9. Check your blood sugar

Keep an eye on your blood sugar throughout your hike.  If you don’t have a cgm make sure you bring your test kit and test before during and after.  If you do have a cgm, still bring your test kit for back up, and turn your high and low alerts on.  I usually try to start a hike with a blood sugar anywhere from 120 to 170, and if possibly try to stay between 80 and 150 throughout the hike.

10.  Have fun!

Getting too worked up and frustrated about your blood sugars is never fun.  All we can do is try our best to be prepared and slow down, speed up, or take breaks when we need to.  Try not to get to focused on the blood sugars and take some time to enjoy the outdoors!

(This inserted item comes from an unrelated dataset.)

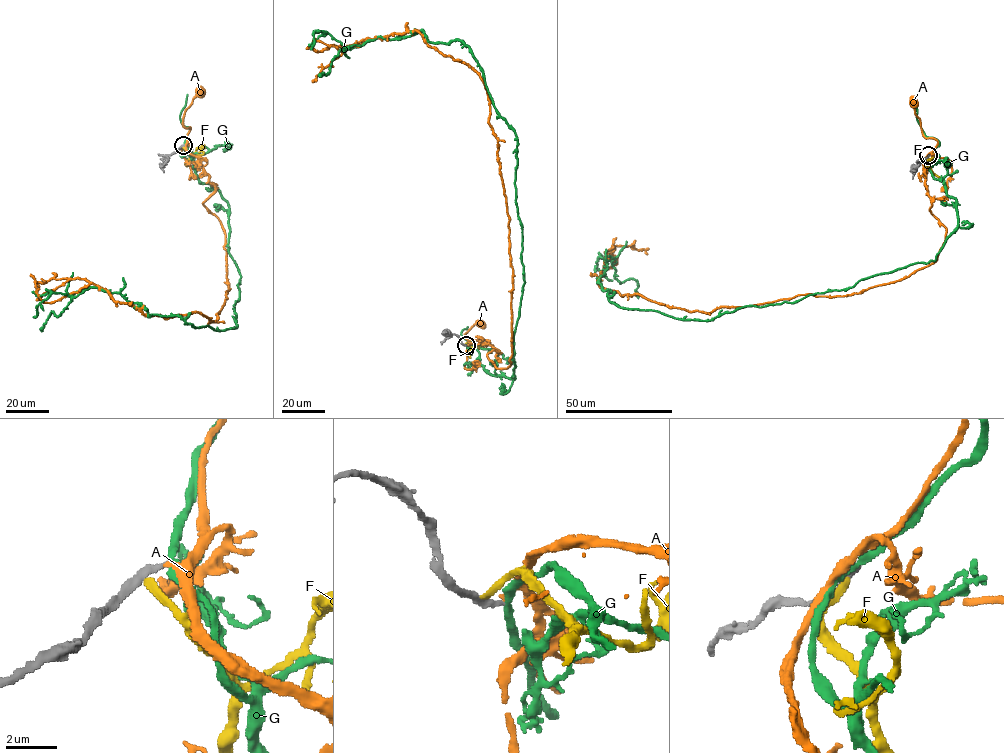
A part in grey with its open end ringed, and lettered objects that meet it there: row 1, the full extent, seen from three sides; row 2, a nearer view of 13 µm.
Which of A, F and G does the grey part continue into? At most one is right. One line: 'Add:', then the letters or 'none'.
Add: A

3 thoughts on “10 Tips for Trekking Solo with Type 1 Diabetes

  1. All good advice. I have had a challenge with temporary basals during hiking. Nothing seems to work. I’ve reduced my basal to 30%, eaten heartily before a hike (eggs, toast, sausage), kept my starting BG a little higher, and still had my BG plunge 1 hour into a hike. Thank goodness for a CGMS and patient companions who were willing to wait while I gulped glucose gels. Hiking with T1D is a challenge for me. I stopped doing it for now. Recovering from hypos never feels good.


  2. Hi Kurt,
    Thanks for your feedback! I have had very similar experiences, and sometimes find myself extremely sensitive to exercise, particularly hiking or running. This is something I have talked about extensively with my endocrinologist, and find myself better able to manage shorter workouts with temporary basal rates and a small snack, but I still often drop during longer hikes. If I’m hiking, I’ll sometimes set my hypo alerts higher on my dexcom so that I can catch a low before it happens, and don’t get as fatigued. I agree recovering from hypos feels terrible.